Repeat every entry word for word. Images do not belong in the copy.
[Start of section]
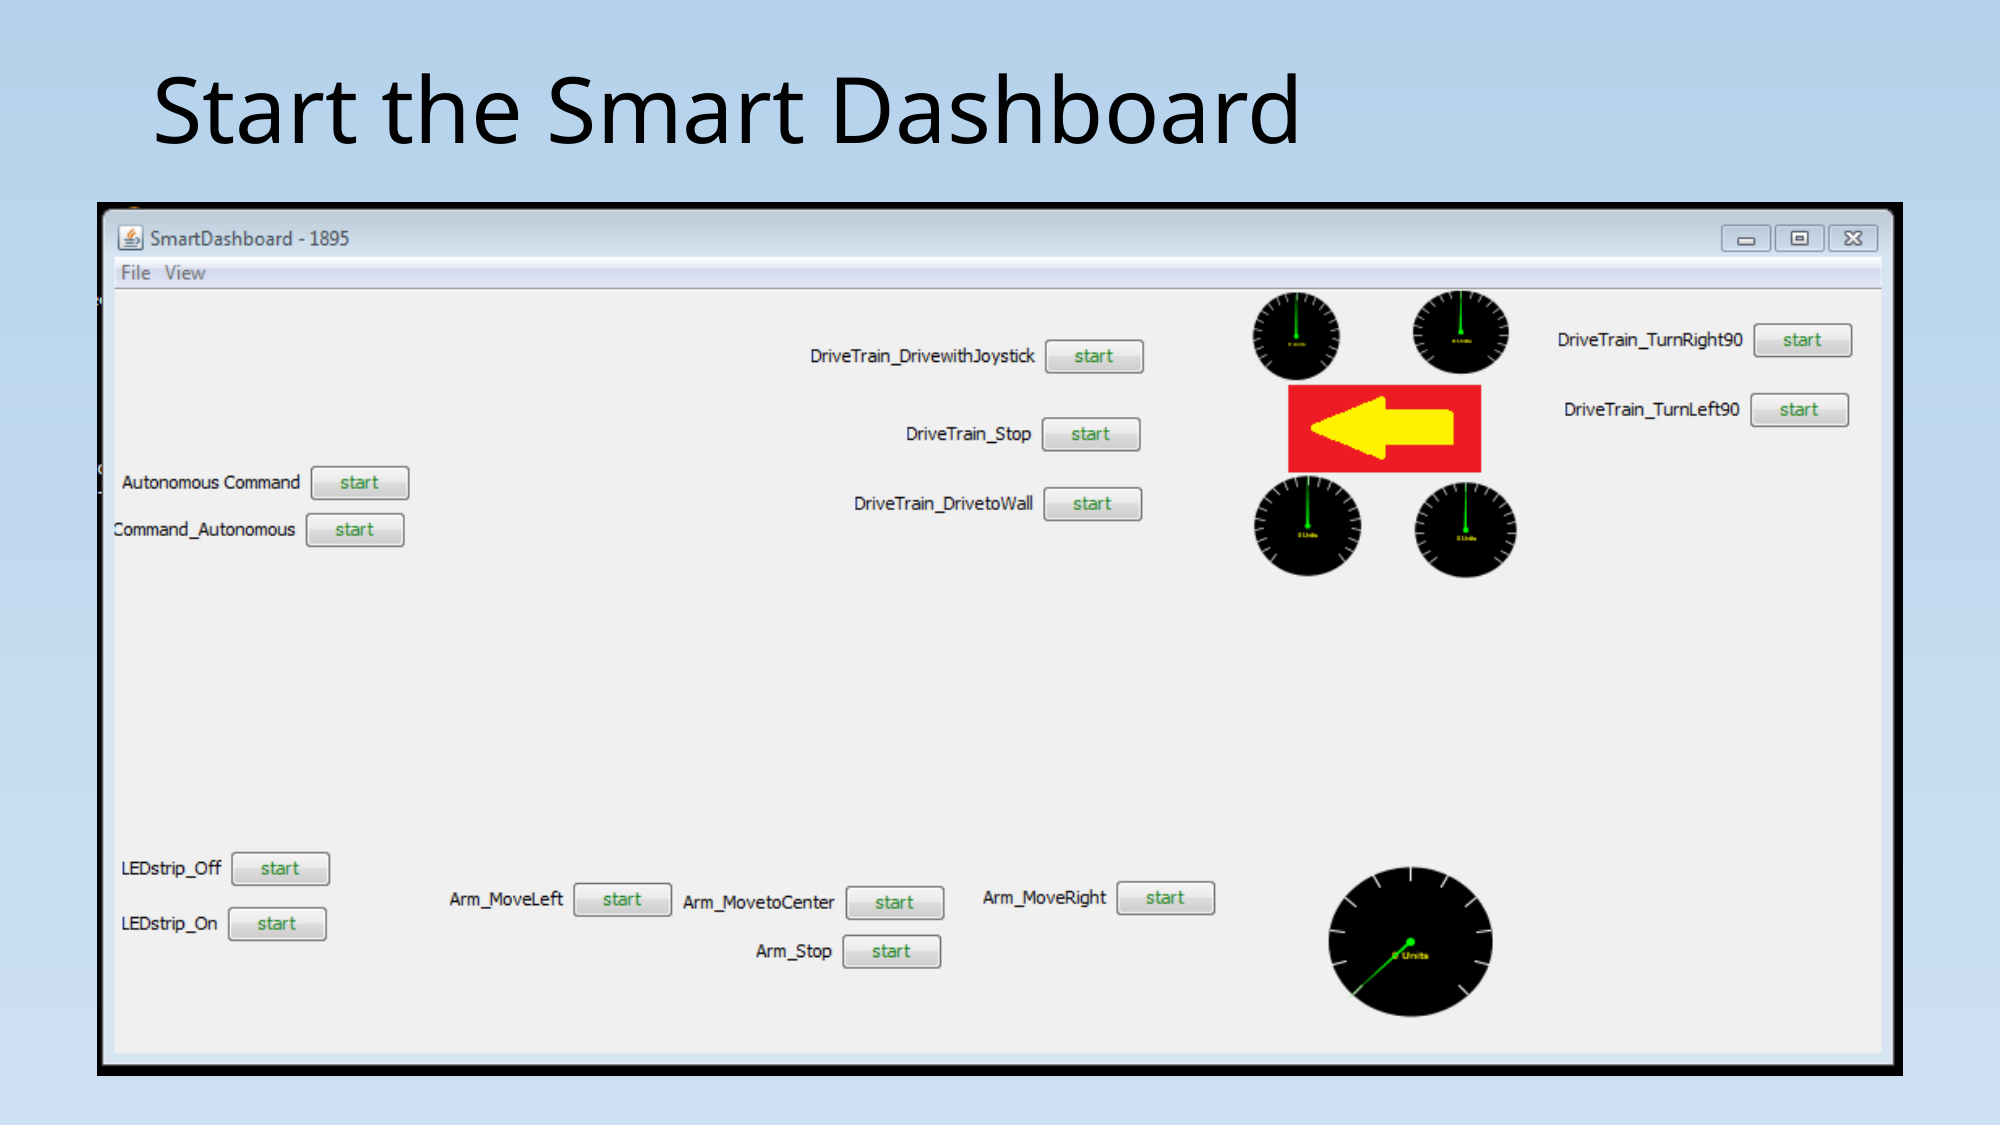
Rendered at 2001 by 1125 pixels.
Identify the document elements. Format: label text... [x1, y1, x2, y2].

picture [97, 202, 1903, 1076]
title Start the Smart Dashboard [137, 59, 1863, 202]
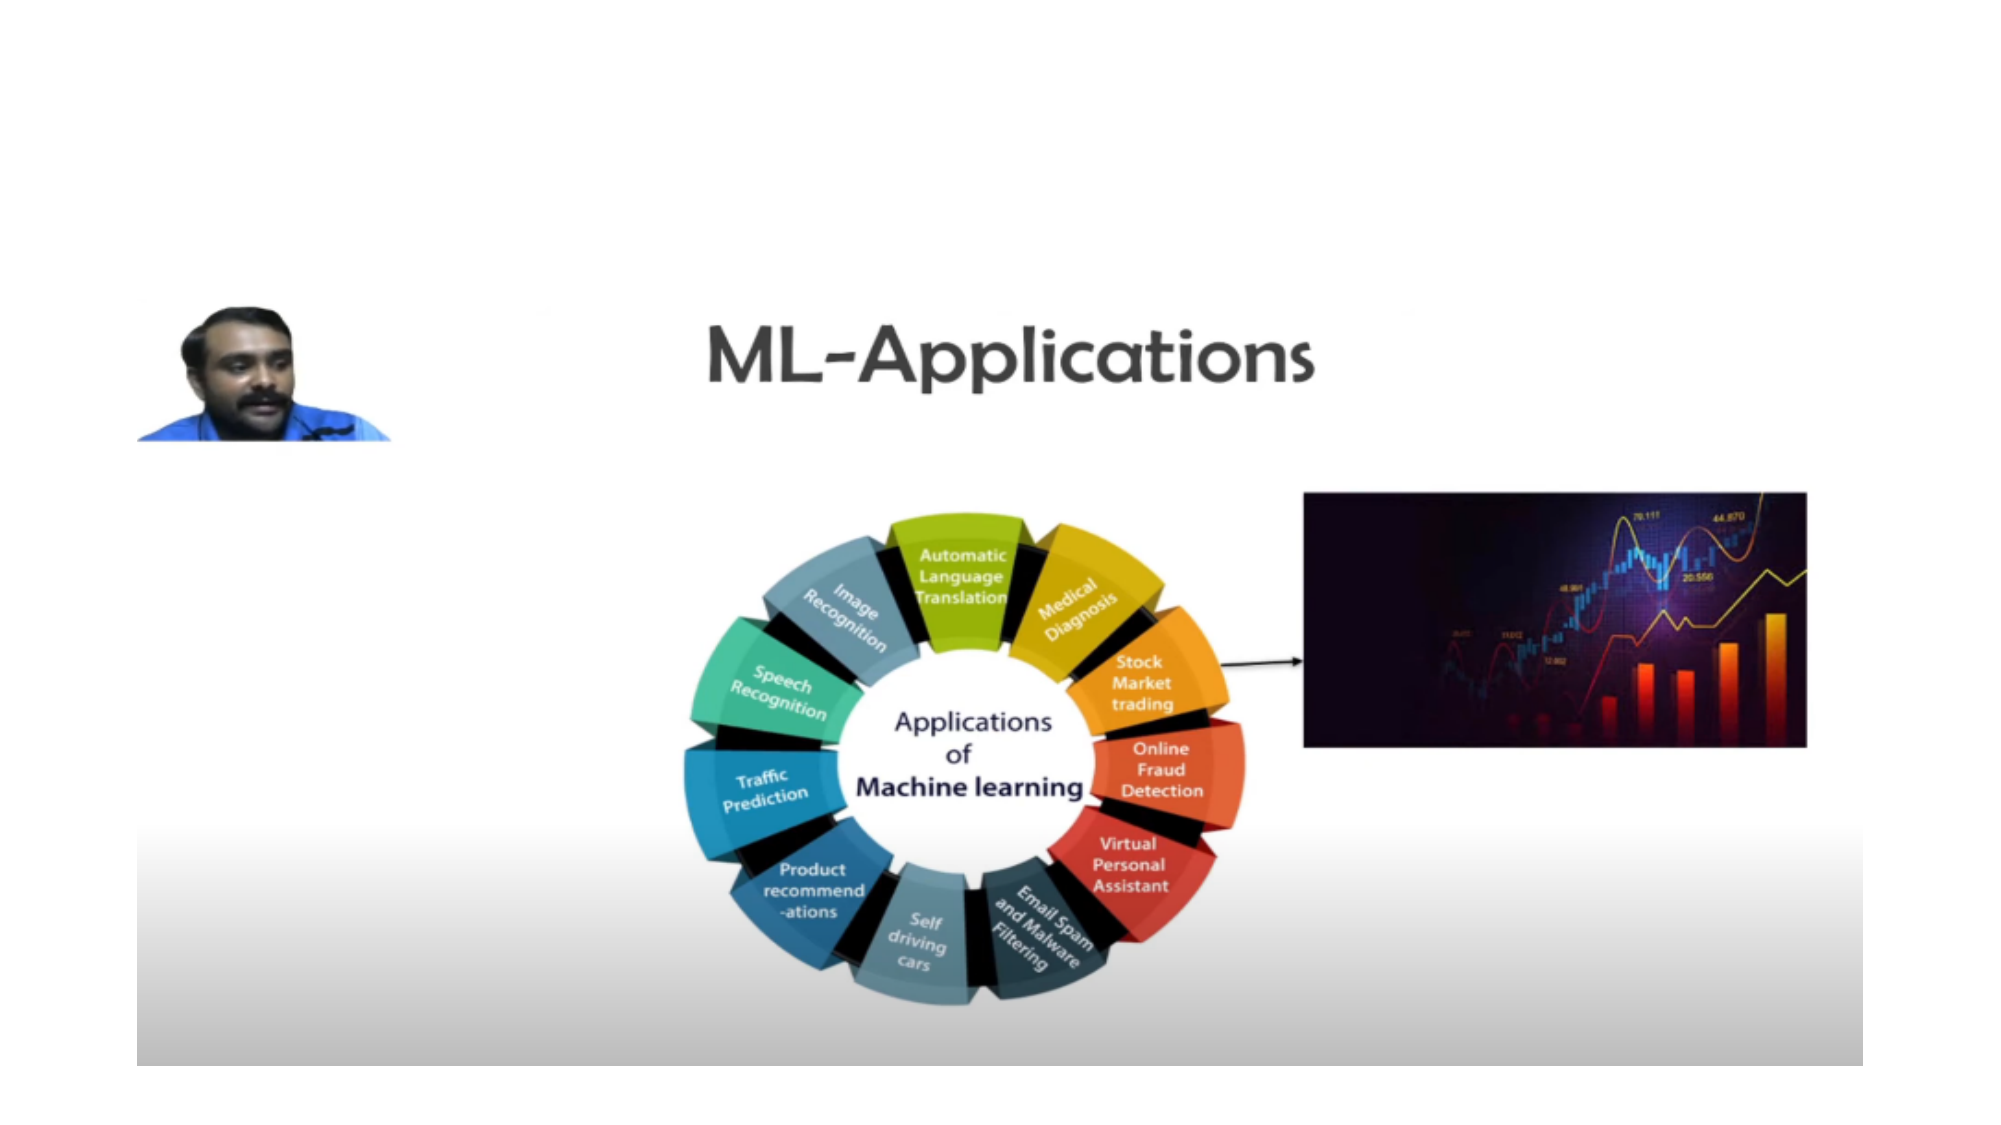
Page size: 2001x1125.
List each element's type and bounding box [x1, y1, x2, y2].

list [137, 299, 1863, 1066]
[End of section]
● **Answer to this problem**
Rendered at 2001 by 1125 pixels.
Identify the document elements. Format: label text... [x1, y1, x2, y2].

picture [97, 202, 1903, 1076]
title Start the Smart Dashboard [137, 59, 1863, 202]
Page size: 2001x1125.
List each element's type and bounding box [x1, y1, x2, y2].

list [137, 299, 1863, 1066]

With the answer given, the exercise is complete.